What this task involves> Convert every line of the records below into a numbered list, omitting any blank lines.

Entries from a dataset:
◇ ◇ ◇ ◇

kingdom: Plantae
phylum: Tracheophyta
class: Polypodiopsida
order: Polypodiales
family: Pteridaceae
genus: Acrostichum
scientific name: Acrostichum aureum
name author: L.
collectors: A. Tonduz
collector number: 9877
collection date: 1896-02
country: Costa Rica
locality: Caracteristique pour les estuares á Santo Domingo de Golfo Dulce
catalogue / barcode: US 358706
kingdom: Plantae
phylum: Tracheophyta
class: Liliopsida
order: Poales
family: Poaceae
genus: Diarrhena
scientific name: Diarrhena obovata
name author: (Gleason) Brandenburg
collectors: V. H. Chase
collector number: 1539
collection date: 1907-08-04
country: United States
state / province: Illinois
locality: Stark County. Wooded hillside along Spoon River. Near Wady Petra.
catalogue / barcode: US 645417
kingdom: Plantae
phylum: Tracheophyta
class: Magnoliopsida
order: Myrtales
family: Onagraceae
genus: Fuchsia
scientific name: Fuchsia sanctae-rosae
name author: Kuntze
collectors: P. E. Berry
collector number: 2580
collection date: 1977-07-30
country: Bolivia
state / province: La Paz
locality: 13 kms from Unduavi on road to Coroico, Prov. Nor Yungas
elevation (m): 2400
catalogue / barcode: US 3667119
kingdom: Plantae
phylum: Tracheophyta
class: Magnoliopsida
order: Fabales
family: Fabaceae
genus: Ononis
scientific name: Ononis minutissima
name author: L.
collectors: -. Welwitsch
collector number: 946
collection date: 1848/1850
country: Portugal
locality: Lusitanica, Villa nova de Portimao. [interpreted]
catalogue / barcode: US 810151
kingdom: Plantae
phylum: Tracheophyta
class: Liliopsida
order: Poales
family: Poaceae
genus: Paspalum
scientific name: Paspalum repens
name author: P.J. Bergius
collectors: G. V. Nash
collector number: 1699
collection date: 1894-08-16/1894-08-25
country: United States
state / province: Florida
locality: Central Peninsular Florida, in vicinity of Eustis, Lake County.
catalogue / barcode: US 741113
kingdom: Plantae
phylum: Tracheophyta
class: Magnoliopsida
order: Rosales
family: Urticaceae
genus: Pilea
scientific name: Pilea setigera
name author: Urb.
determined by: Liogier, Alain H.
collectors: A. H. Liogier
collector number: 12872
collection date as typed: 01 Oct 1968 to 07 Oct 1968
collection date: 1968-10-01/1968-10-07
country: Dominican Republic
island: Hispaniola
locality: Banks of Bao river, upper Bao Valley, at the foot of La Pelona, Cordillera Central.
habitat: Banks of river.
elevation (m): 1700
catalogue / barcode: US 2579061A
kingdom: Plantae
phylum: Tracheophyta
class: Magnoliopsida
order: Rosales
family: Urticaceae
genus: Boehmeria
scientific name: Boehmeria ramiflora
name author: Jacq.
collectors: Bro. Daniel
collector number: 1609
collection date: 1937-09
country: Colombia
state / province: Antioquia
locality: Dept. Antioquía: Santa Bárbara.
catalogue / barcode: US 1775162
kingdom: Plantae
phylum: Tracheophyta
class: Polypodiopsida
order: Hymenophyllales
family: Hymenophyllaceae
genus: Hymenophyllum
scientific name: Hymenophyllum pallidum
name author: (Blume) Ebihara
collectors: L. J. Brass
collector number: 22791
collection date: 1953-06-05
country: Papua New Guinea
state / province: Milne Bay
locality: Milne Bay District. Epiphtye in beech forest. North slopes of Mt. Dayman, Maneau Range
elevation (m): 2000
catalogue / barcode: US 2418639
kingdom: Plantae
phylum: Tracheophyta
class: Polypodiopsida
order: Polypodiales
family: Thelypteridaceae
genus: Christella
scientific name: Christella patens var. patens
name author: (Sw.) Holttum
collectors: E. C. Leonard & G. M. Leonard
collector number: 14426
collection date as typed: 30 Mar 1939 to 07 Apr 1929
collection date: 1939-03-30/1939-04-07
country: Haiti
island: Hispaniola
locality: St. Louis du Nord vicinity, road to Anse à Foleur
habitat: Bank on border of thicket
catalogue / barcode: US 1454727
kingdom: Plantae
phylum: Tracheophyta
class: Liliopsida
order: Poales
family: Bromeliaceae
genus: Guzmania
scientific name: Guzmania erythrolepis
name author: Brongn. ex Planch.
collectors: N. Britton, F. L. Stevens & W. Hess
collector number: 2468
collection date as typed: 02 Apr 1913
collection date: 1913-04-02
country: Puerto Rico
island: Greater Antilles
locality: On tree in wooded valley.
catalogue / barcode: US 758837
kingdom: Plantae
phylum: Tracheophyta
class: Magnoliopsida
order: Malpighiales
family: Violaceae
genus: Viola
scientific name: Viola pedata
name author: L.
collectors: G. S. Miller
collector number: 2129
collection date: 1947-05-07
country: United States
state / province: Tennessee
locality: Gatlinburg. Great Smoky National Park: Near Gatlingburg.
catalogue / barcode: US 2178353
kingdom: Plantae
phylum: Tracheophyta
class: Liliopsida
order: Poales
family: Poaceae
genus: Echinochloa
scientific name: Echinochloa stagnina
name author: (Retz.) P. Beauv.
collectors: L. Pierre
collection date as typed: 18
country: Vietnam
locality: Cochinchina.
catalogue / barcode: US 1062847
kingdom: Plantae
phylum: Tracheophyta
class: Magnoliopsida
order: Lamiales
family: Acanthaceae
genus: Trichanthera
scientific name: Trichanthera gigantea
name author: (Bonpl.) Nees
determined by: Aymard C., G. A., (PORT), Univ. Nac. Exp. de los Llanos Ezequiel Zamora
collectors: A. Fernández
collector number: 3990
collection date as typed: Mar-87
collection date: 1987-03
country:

◇ ◇ ◇ ◇

Response to this exercise>
1. kingdom: Plantae
2. phylum: Tracheophyta
3. class: Polypodiopsida
4. order: Polypodiales
5. family: Pteridaceae
6. genus: Acrostichum
7. scientific name: Acrostichum aureum
8. name author: L.
9. collectors: A. Tonduz
10. collector number: 9877
11. collection date: 1896-02
12. country: Costa Rica
13. locality: Caracteristique pour les estuares á Santo Domingo de Golfo Dulce
14. catalogue / barcode: US 358706
15. kingdom: Plantae
16. phylum: Tracheophyta
17. class: Liliopsida
18. order: Poales
19. family: Poaceae
20. genus: Diarrhena
21. scientific name: Diarrhena obovata
22. name author: (Gleason) Brandenburg
23. collectors: V. H. Chase
24. collector number: 1539
25. collection date: 1907-08-04
26. country: United States
27. state / province: Illinois
28. locality: Stark County. Wooded hillside along Spoon River. Near Wady Petra.
29. catalogue / barcode: US 645417
30. kingdom: Plantae
31. phylum: Tracheophyta
32. class: Magnoliopsida
33. order: Myrtales
34. family: Onagraceae
35. genus: Fuchsia
36. scientific name: Fuchsia sanctae-rosae
37. name author: Kuntze
38. collectors: P. E. Berry
39. collector number: 2580
40. collection date: 1977-07-30
41. country: Bolivia
42. state / province: La Paz
43. locality: 13 kms from Unduavi on road to Coroico, Prov. Nor Yungas
44. elevation (m): 2400
45. catalogue / barcode: US 3667119
46. kingdom: Plantae
47. phylum: Tracheophyta
48. class: Magnoliopsida
49. order: Fabales
50. family: Fabaceae
51. genus: Ononis
52. scientific name: Ononis minutissima
53. name author: L.
54. collectors: -. Welwitsch
55. collector number: 946
56. collection date: 1848/1850
57. country: Portugal
58. locality: Lusitanica, Villa nova de Portimao. [interpreted]
59. catalogue / barcode: US 810151
60. kingdom: Plantae
61. phylum: Tracheophyta
62. class: Liliopsida
63. order: Poales
64. family: Poaceae
65. genus: Paspalum
66. scientific name: Paspalum repens
67. name author: P.J. Bergius
68. collectors: G. V. Nash
69. collector number: 1699
70. collection date: 1894-08-16/1894-08-25
71. country: United States
72. state / province: Florida
73. locality: Central Peninsular Florida, in vicinity of Eustis, Lake County.
74. catalogue / barcode: US 741113
75. kingdom: Plantae
76. phylum: Tracheophyta
77. class: Magnoliopsida
78. order: Rosales
79. family: Urticaceae
80. genus: Pilea
81. scientific name: Pilea setigera
82. name author: Urb.
83. determined by: Liogier, Alain H.
84. collectors: A. H. Liogier
85. collector number: 12872
86. collection date as typed: 01 Oct 1968 to 07 Oct 1968
87. collection date: 1968-10-01/1968-10-07
88. country: Dominican Republic
89. island: Hispaniola
90. locality: Banks of Bao river, upper Bao Valley, at the foot of La Pelona, Cordillera Central.
91. habitat: Banks of river.
92. elevation (m): 1700
93. catalogue / barcode: US 2579061A
94. kingdom: Plantae
95. phylum: Tracheophyta
96. class: Magnoliopsida
97. order: Rosales
98. family: Urticaceae
99. genus: Boehmeria
100. scientific name: Boehmeria ramiflora
101. name author: Jacq.
102. collectors: Bro. Daniel
103. collector number: 1609
104. collection date: 1937-09
105. country: Colombia
106. state / province: Antioquia
107. locality: Dept. Antioquía: Santa Bárbara.
108. catalogue / barcode: US 1775162
109. kingdom: Plantae
110. phylum: Tracheophyta
111. class: Polypodiopsida
112. order: Hymenophyllales
113. family: Hymenophyllaceae
114. genus: Hymenophyllum
115. scientific name: Hymenophyllum pallidum
116. name author: (Blume) Ebihara
117. collectors: L. J. Brass
118. collector number: 22791
119. collection date: 1953-06-05
120. country: Papua New Guinea
121. state / province: Milne Bay
122. locality: Milne Bay District. Epiphtye in beech forest. North slopes of Mt. Dayman, Maneau Range
123. elevation (m): 2000
124. catalogue / barcode: US 2418639
125. kingdom: Plantae
126. phylum: Tracheophyta
127. class: Polypodiopsida
128. order: Polypodiales
129. family: Thelypteridaceae
130. genus: Christella
131. scientific name: Christella patens var. patens
132. name author: (Sw.) Holttum
133. collectors: E. C. Leonard & G. M. Leonard
134. collector number: 14426
135. collection date as typed: 30 Mar 1939 to 07 Apr 1929
136. collection date: 1939-03-30/1939-04-07
137. country: Haiti
138. island: Hispaniola
139. locality: St. Louis du Nord vicinity, road to Anse à Foleur
140. habitat: Bank on border of thicket
141. catalogue / barcode: US 1454727
142. kingdom: Plantae
143. phylum: Tracheophyta
144. class: Liliopsida
145. order: Poales
146. family: Bromeliaceae
147. genus: Guzmania
148. scientific name: Guzmania erythrolepis
149. name author: Brongn. ex Planch.
150. collectors: N. Britton, F. L. Stevens & W. Hess
151. collector number: 2468
152. collection date as typed: 02 Apr 1913
153. collection date: 1913-04-02
154. country: Puerto Rico
155. island: Greater Antilles
156. locality: On tree in wooded valley.
157. catalogue / barcode: US 758837
158. kingdom: Plantae
159. phylum: Tracheophyta
160. class: Magnoliopsida
161. order: Malpighiales
162. family: Violaceae
163. genus: Viola
164. scientific name: Viola pedata
165. name author: L.
166. collectors: G. S. Miller
167. collector number: 2129
168. collection date: 1947-05-07
169. country: United States
170. state / province: Tennessee
171. locality: Gatlinburg. Great Smoky National Park: Near Gatlingburg.
172. catalogue / barcode: US 2178353
173. kingdom: Plantae
174. phylum: Tracheophyta
175. class: Liliopsida
176. order: Poales
177. family: Poaceae
178. genus: Echinochloa
179. scientific name: Echinochloa stagnina
180. name author: (Retz.) P. Beauv.
181. collectors: L. Pierre
182. collection date as typed: 18
183. country: Vietnam
184. locality: Cochinchina.
185. catalogue / barcode: US 1062847
186. kingdom: Plantae
187. phylum: Tracheophyta
188. class: Magnoliopsida
189. order: Lamiales
190. family: Acanthaceae
191. genus: Trichanthera
192. scientific name: Trichanthera gigantea
193. name author: (Bonpl.) Nees
194. determined by: Aymard C., G. A., (PORT), Univ. Nac. Exp. de los Llanos Ezequiel Zamora
195. collectors: A. Fernández
196. collector number: 3990
197. collection date as typed: Mar-87
198. collection date: 1987-03
199. country:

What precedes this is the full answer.